A few months back, when I was presenting the building stone verd antique, serpentinite’s dressed-up cousin, I said “You can’t do much with California serpentine except admire it.” Makes me happy to be proved partly wrong — you can always admire it, and sometimes build with it.

The Hayward fault at Warm Springs

17 April 2017

Every extension of BART opens up a new region accessible to geologizers using public transit. So the other week I paid a visit to the far end of the Hayward fault, less than a mile from the new Warm Springs station in south Fremont. The station has nice views of the San Mateo Peninsula mountains to the west and Mission Peak to the east.

It appears, too, that the Irvington Gravels site to the north is accessible for determined walkers who bring provisions — that is, hikers.

To get to the fault just walk east on South Grimmer Boulevard toward the place marked “Weibel” on Google Maps.

Here’s the same area in Jim Lienkaemper’s detailed 1992 map of the fault. The map has a key to all the annotations. Note that both images are tilted to make the fault vertical; north is at about 1:30.

The fault runs through the “D” in “Blvd.”

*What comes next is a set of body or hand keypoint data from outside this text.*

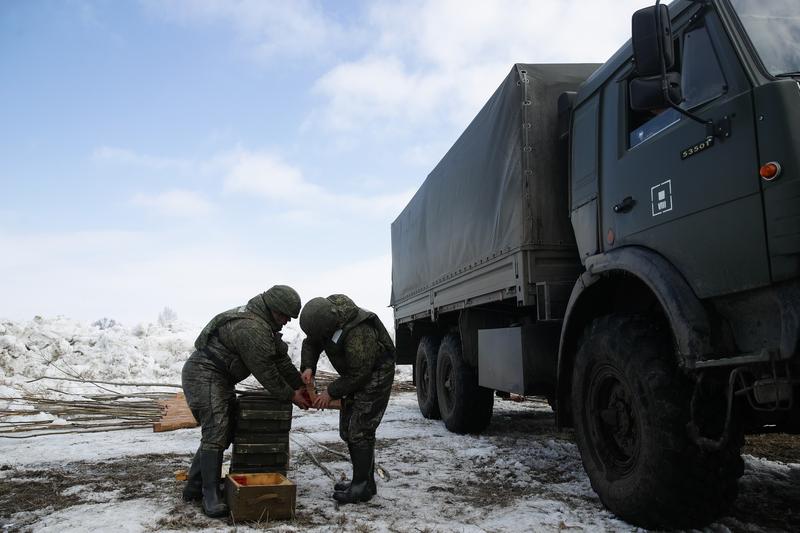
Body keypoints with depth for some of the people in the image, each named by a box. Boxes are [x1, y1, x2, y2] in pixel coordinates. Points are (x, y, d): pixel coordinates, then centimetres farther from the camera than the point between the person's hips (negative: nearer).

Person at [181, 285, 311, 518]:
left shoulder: (264, 323, 9)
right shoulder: (253, 330, -25)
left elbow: (280, 357, 14)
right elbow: (266, 372, -19)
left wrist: (300, 385, 14)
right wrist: (291, 395, -8)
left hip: (219, 379, 11)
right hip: (204, 375, -11)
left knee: (226, 432, 12)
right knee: (215, 435, -13)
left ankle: (194, 489, 20)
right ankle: (211, 497, -7)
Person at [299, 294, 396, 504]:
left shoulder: (358, 333, -36)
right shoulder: (324, 315, -11)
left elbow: (358, 374, -28)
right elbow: (311, 343, 6)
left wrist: (332, 392, -19)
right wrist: (308, 367, -12)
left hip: (375, 375, -9)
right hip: (356, 374, 9)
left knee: (360, 431, -12)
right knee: (348, 430, 12)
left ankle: (362, 487, -2)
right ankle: (363, 481, 22)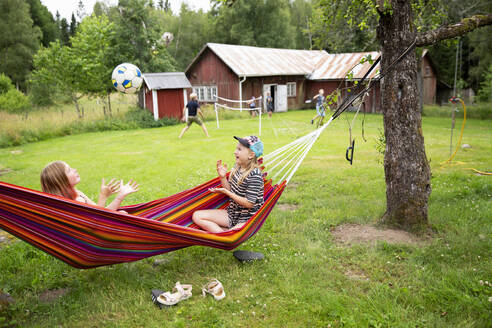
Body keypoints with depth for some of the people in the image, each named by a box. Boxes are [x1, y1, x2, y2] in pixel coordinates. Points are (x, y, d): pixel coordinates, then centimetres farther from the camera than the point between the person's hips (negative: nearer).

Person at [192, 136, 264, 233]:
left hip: (247, 218, -9)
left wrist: (226, 192, -21)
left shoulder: (255, 175, -20)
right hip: (232, 213, 9)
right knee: (197, 216, -3)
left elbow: (249, 204, -21)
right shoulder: (237, 167, 4)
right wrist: (222, 177, -5)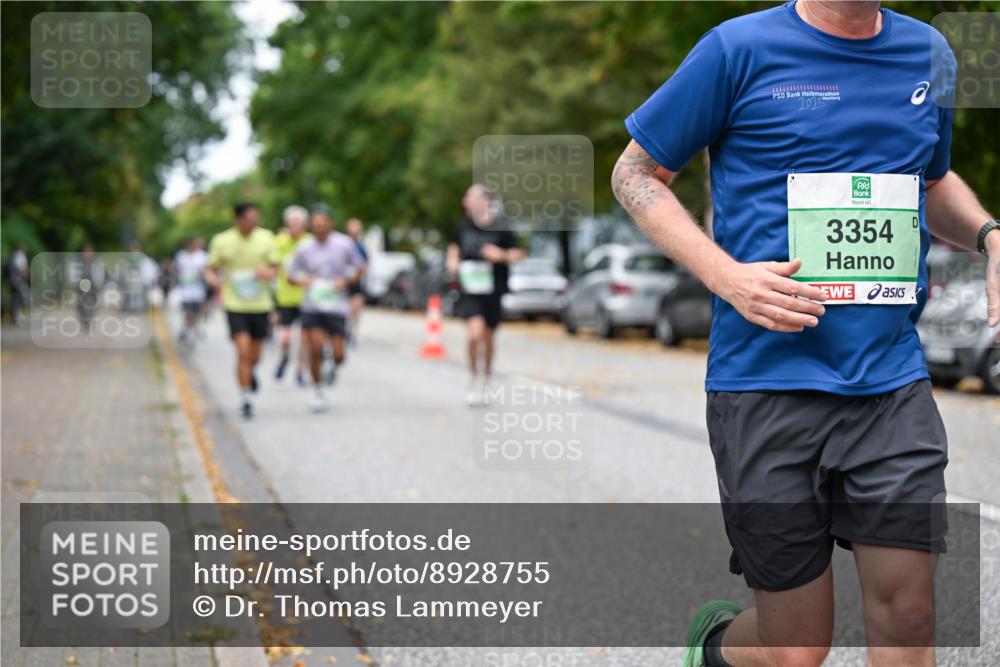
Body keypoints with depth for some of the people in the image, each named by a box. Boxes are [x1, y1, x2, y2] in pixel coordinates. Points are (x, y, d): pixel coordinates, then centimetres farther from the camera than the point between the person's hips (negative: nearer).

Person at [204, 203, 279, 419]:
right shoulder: (221, 241, -4)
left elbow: (274, 268, 7)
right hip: (235, 305, -3)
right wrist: (214, 279, -19)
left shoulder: (266, 238, 1)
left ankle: (249, 373, 45)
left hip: (260, 304, 3)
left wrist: (268, 272, -16)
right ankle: (245, 399, -6)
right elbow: (210, 270, 5)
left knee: (254, 356, 10)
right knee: (243, 350, -15)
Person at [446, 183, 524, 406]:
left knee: (488, 337, 12)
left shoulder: (500, 229, -9)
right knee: (475, 333, -20)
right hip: (469, 289, 0)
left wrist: (501, 255, -18)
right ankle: (473, 379, 1)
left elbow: (518, 253, 0)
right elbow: (454, 245, 20)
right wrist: (452, 260, 1)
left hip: (492, 290, 0)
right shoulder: (463, 226, 0)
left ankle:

Look back at the Google Maps image. See the line of green along the fault trace? That’s because of the 1972 Alquist-Priolo Act, which forbids new construction within 50 feet of an active fault. The area in the middle must have been built up before the act took effect. That’s where I went.

South Grimmer reveals the offset from fault creep well. This view is looking east toward Mission Peak. On the fault map, the locality (just below the horizontal dashed line) is circled and labeled “C1,rc,rf” signifying “strongly pronounced” evidence of creep in the form of right-offset curbs and a right-offset fence line.

And this is the other side of the road, looking west. Notice that the sidewalk is offset as well as the curb.

There’s another, much smaller offset higher up the slope that I didn’t get a good picture of. Repeated measurements show that together these offsets add up to about 6 millimeters per year. The slope itself is a sign of the fault, too.

To the north across little Arroyo Agua Caliente Park on Gardenia Way, this nice set of echelon cracks marks the fault trace. That’s what the “ec” in the circle labeled “C1,ec,rc,cc” stands for.

The fault nips the corner of Gardenia and Ivy Way, bending this curb (the “rc” in the label).

The city or the homeowner copes with the sidewalk by patching it as needed. You’ll see stuff like this everywhere on the Hayward fault.

Walking north through the park to Parkmeadow Drive on its north edge, you can look west down the street and see both an offset curb and the change in slope that marks the fault.

You can do this yourself all along the fault. The map has all the evidence (and the USGS has an updated version as of 2008).

A week later I hosted two French journalists — a writer and a photographer — for an afternoon, showing them fault offset features like these up in Hayward and Oakland. The writer went and spoke to a resident whose home was on the fault, and his fatalistic response took her aback a bit. She said “we don’t have attitudes like this in France.” I told her we Californians have been this way since the Gold Rush.